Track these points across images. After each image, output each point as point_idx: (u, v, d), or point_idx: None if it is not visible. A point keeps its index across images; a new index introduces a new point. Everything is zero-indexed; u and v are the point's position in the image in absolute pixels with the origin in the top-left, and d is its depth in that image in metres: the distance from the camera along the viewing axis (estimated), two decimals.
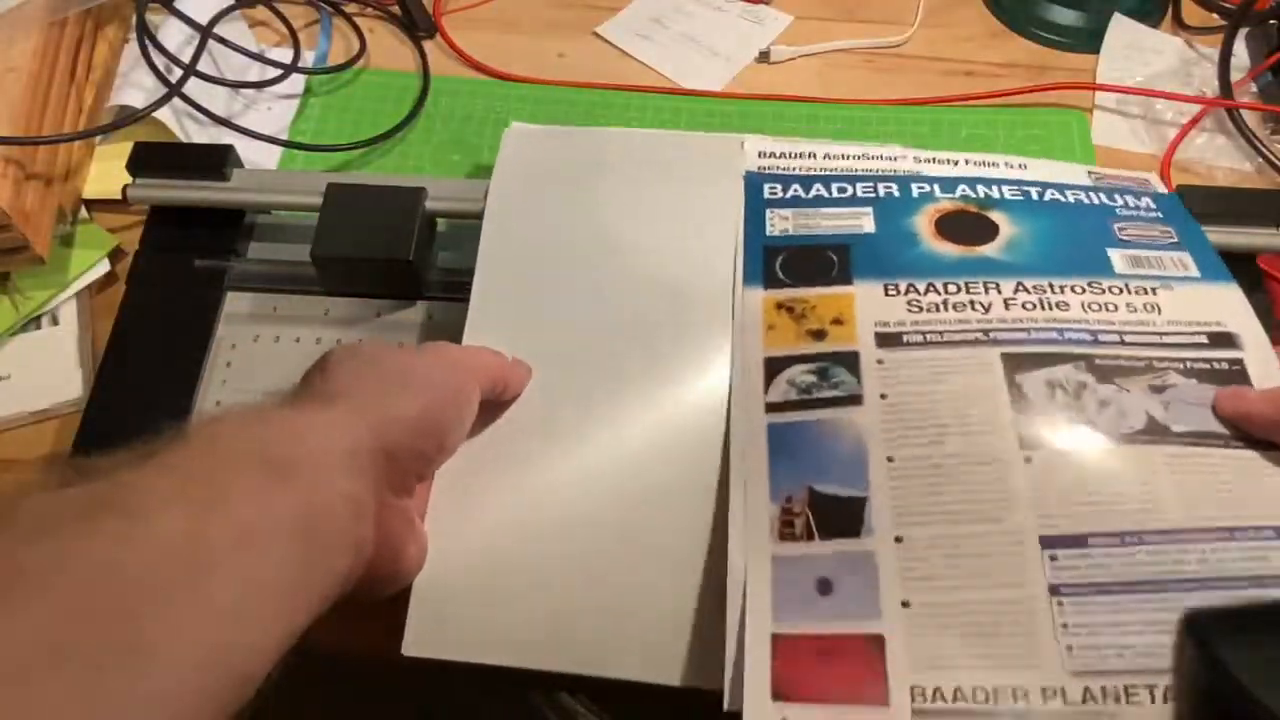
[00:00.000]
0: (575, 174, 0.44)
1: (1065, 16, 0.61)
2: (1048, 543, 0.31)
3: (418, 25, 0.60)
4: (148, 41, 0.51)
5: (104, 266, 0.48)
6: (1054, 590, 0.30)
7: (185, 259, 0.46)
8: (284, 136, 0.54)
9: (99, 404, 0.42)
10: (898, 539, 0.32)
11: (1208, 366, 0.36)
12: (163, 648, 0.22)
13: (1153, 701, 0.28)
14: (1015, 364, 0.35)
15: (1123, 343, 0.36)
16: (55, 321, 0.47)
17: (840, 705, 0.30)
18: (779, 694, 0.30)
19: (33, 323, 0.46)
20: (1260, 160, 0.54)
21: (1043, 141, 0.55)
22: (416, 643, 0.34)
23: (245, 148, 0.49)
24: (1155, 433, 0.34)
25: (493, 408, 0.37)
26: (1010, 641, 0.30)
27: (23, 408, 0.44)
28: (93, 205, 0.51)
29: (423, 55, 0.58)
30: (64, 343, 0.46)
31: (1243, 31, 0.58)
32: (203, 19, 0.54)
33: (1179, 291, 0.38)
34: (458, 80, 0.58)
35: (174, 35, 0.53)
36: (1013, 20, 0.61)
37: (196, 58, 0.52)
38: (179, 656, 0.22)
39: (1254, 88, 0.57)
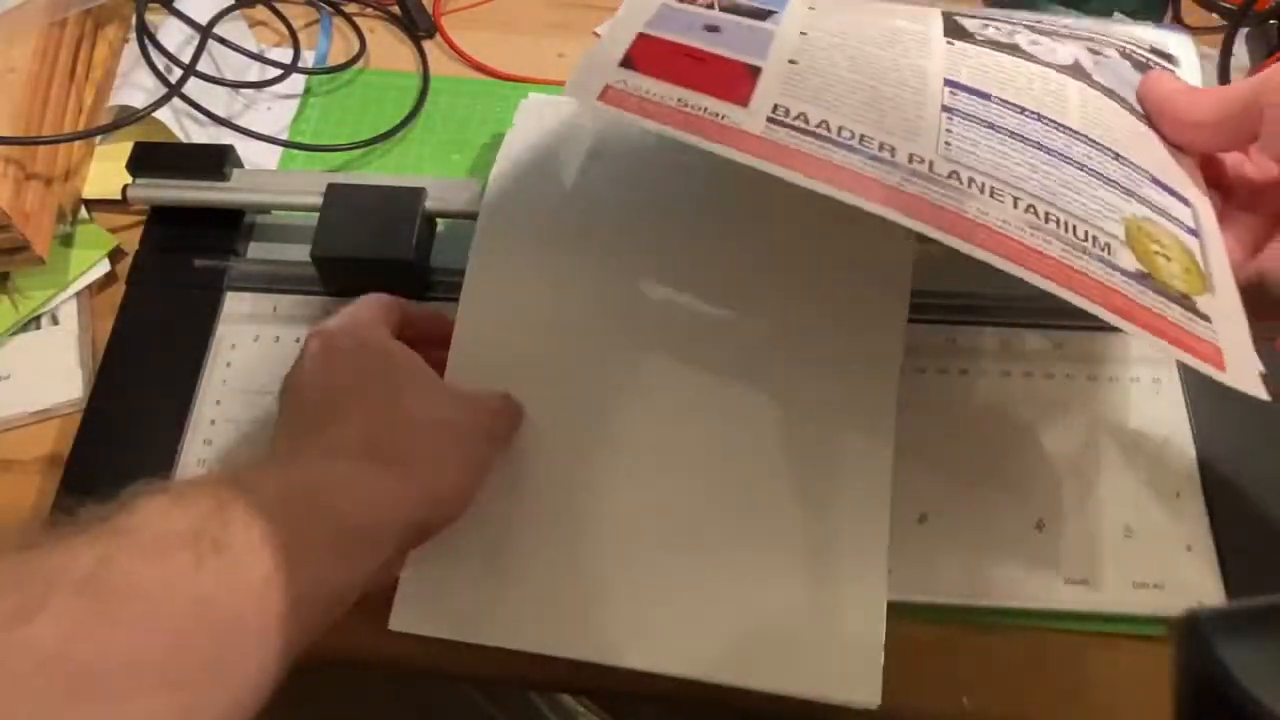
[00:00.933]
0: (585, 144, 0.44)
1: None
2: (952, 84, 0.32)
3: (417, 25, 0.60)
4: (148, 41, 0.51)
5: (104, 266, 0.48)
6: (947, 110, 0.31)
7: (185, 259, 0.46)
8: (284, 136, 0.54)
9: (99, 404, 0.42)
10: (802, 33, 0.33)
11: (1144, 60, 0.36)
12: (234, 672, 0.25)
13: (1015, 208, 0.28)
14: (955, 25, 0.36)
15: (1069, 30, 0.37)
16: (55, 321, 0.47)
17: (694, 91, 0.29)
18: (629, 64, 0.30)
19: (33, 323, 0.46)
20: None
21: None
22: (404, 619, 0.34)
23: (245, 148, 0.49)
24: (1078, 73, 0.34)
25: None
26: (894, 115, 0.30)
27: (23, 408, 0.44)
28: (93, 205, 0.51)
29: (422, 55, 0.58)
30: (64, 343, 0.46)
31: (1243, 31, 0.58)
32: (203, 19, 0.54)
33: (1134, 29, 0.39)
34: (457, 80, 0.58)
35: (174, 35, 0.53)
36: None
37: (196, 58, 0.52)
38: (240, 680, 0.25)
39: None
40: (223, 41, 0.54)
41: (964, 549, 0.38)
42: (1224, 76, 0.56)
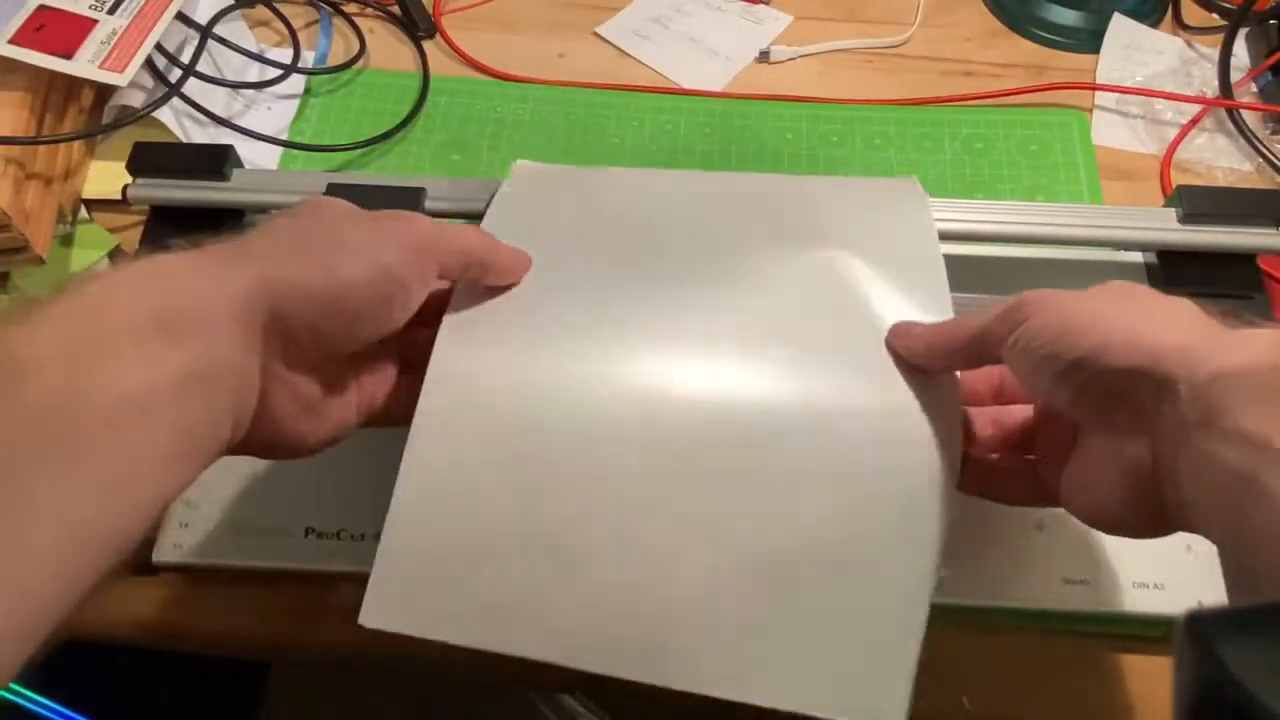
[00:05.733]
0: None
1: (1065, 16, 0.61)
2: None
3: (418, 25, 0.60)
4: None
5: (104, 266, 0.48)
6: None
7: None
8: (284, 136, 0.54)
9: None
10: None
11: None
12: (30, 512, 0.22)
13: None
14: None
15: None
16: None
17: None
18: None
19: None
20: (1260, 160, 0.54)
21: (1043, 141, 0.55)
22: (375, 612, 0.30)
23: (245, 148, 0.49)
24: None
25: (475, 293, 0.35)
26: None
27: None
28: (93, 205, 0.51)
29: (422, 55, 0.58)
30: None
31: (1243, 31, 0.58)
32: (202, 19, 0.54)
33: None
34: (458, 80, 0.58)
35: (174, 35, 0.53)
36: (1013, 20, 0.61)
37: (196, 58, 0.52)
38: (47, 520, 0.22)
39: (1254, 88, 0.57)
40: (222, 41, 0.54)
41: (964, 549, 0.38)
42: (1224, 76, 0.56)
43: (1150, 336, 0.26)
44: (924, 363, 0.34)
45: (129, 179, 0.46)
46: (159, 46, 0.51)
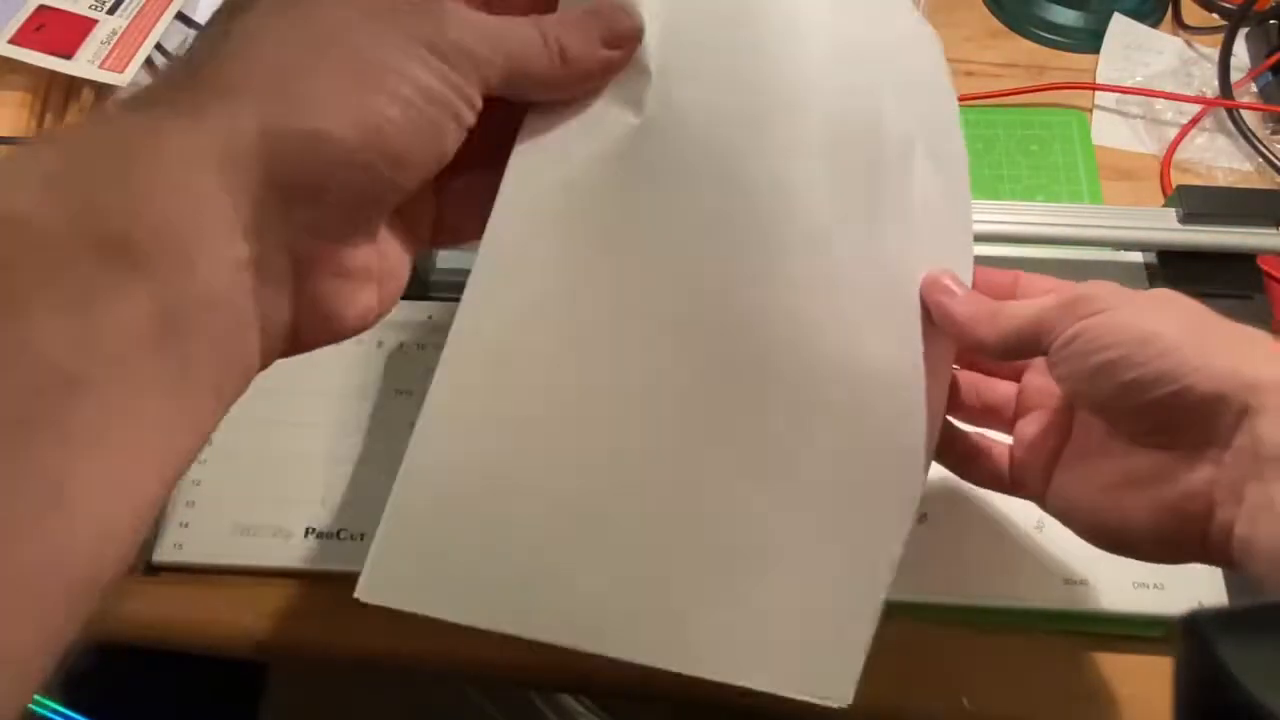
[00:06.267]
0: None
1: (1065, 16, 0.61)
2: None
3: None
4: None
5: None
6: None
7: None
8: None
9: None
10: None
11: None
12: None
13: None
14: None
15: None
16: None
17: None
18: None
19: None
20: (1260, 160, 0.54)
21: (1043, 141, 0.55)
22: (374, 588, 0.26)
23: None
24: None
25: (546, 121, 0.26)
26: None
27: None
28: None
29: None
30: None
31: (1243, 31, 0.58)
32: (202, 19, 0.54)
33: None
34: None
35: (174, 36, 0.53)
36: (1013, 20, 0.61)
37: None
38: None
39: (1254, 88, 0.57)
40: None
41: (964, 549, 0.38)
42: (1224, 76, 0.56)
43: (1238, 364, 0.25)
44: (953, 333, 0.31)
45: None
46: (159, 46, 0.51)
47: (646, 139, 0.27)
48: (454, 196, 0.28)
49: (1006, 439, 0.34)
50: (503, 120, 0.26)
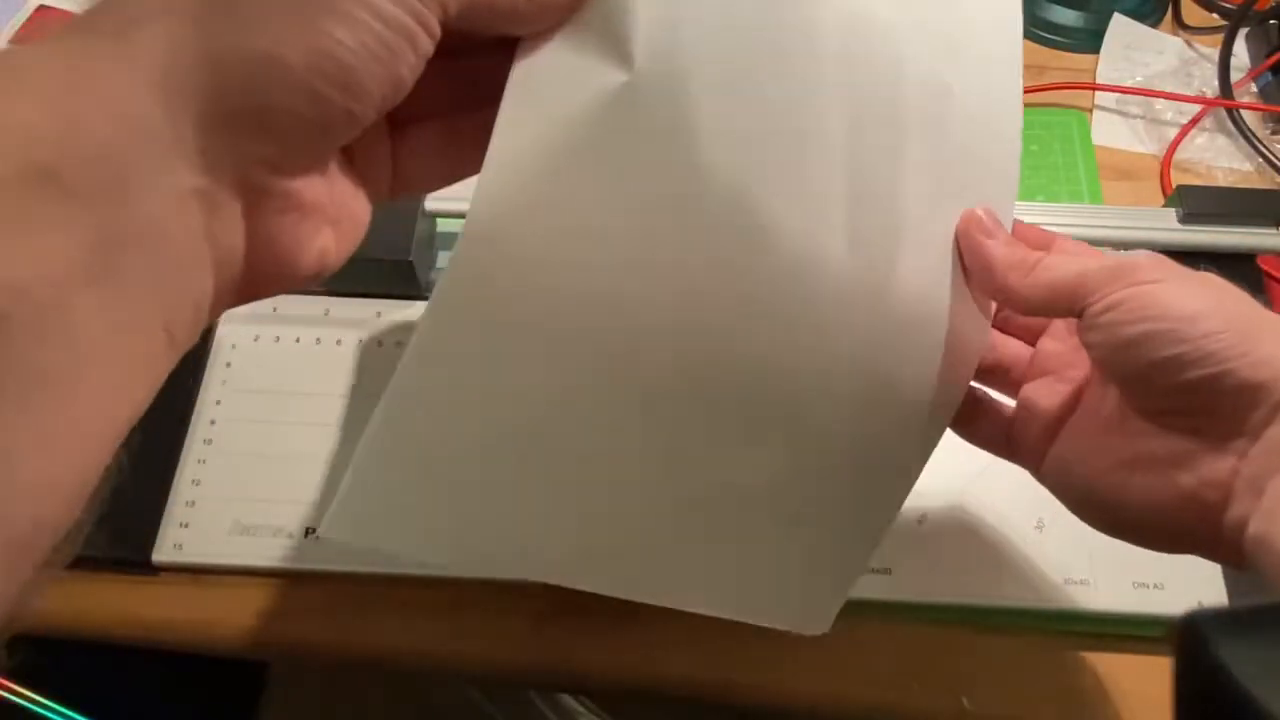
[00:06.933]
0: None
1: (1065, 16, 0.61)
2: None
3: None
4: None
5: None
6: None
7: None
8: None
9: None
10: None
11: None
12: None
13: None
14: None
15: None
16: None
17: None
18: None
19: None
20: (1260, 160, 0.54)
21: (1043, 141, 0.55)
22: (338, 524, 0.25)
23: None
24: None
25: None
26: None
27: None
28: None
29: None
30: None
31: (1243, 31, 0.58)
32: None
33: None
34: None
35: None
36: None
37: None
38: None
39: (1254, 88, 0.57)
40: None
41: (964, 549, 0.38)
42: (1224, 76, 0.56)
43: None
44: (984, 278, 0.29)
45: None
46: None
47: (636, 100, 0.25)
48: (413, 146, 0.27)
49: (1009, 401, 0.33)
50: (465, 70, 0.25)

* * *

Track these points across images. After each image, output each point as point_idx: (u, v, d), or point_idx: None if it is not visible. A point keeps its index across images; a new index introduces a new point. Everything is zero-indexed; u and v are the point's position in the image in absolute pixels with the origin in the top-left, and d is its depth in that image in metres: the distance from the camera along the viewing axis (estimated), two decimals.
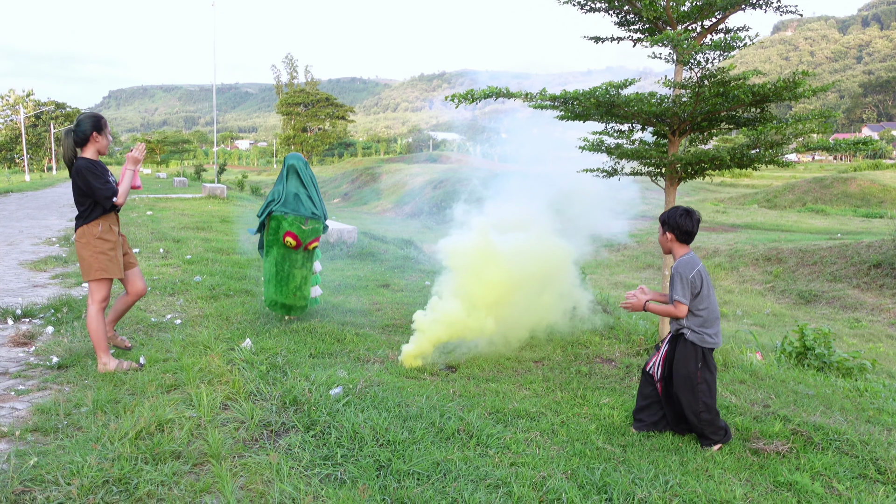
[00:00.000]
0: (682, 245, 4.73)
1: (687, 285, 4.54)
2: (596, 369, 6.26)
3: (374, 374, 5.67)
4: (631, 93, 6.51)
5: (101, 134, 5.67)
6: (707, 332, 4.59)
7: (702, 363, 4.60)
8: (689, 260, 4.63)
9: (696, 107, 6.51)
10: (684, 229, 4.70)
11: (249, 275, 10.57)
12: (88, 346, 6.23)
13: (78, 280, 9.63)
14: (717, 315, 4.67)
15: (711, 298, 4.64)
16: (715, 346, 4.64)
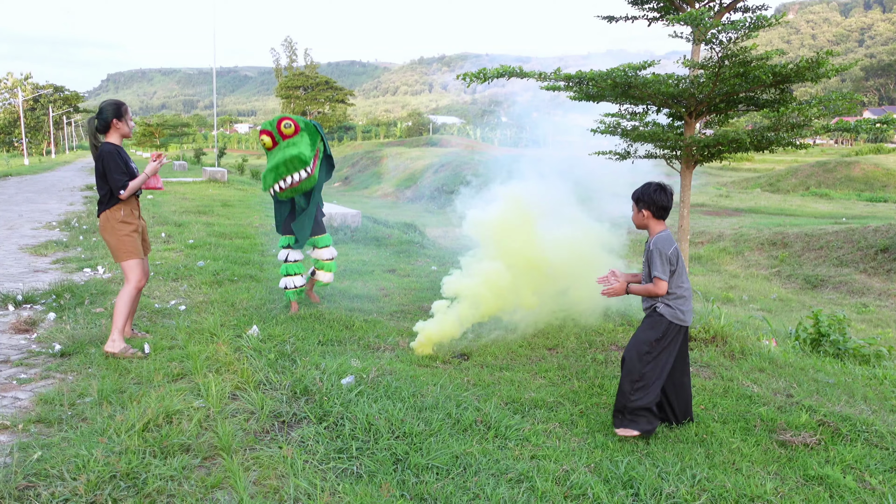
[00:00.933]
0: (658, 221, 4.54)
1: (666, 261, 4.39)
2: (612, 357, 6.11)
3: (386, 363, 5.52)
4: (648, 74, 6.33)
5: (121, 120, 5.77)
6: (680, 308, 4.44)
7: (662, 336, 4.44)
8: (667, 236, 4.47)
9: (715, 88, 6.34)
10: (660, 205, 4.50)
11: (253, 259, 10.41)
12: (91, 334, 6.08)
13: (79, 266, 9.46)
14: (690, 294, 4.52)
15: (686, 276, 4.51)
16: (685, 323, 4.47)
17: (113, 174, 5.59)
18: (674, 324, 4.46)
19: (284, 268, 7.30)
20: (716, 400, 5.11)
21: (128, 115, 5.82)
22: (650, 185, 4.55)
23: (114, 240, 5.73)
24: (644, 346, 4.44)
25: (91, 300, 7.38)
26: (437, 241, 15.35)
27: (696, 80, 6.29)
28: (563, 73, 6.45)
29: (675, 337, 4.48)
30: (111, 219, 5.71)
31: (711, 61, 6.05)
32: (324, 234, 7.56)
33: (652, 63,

◆ EXERCISE INSTRUCTIONS: Up in the listing, locate the line with "45: (129, 179, 0.46)"; print it and every line after it down to the line with "50: (503, 120, 0.26)", which is included too. Skip the pictures.

◆ FINAL ANSWER:
45: (129, 179, 0.46)
46: (159, 46, 0.51)
[00:06.267]
0: None
1: (1065, 16, 0.61)
2: None
3: None
4: None
5: None
6: None
7: None
8: None
9: None
10: None
11: None
12: None
13: None
14: None
15: None
16: None
17: None
18: None
19: None
20: (1260, 160, 0.54)
21: (1043, 141, 0.55)
22: (374, 588, 0.26)
23: None
24: None
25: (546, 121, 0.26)
26: None
27: None
28: None
29: None
30: None
31: (1243, 31, 0.58)
32: (202, 19, 0.54)
33: None
34: None
35: (174, 36, 0.53)
36: (1013, 20, 0.61)
37: None
38: None
39: (1254, 88, 0.57)
40: None
41: (964, 549, 0.38)
42: (1224, 76, 0.56)
43: (1238, 364, 0.25)
44: (953, 333, 0.31)
45: None
46: (159, 46, 0.51)
47: (646, 139, 0.27)
48: (454, 196, 0.28)
49: (1006, 439, 0.34)
50: (503, 120, 0.26)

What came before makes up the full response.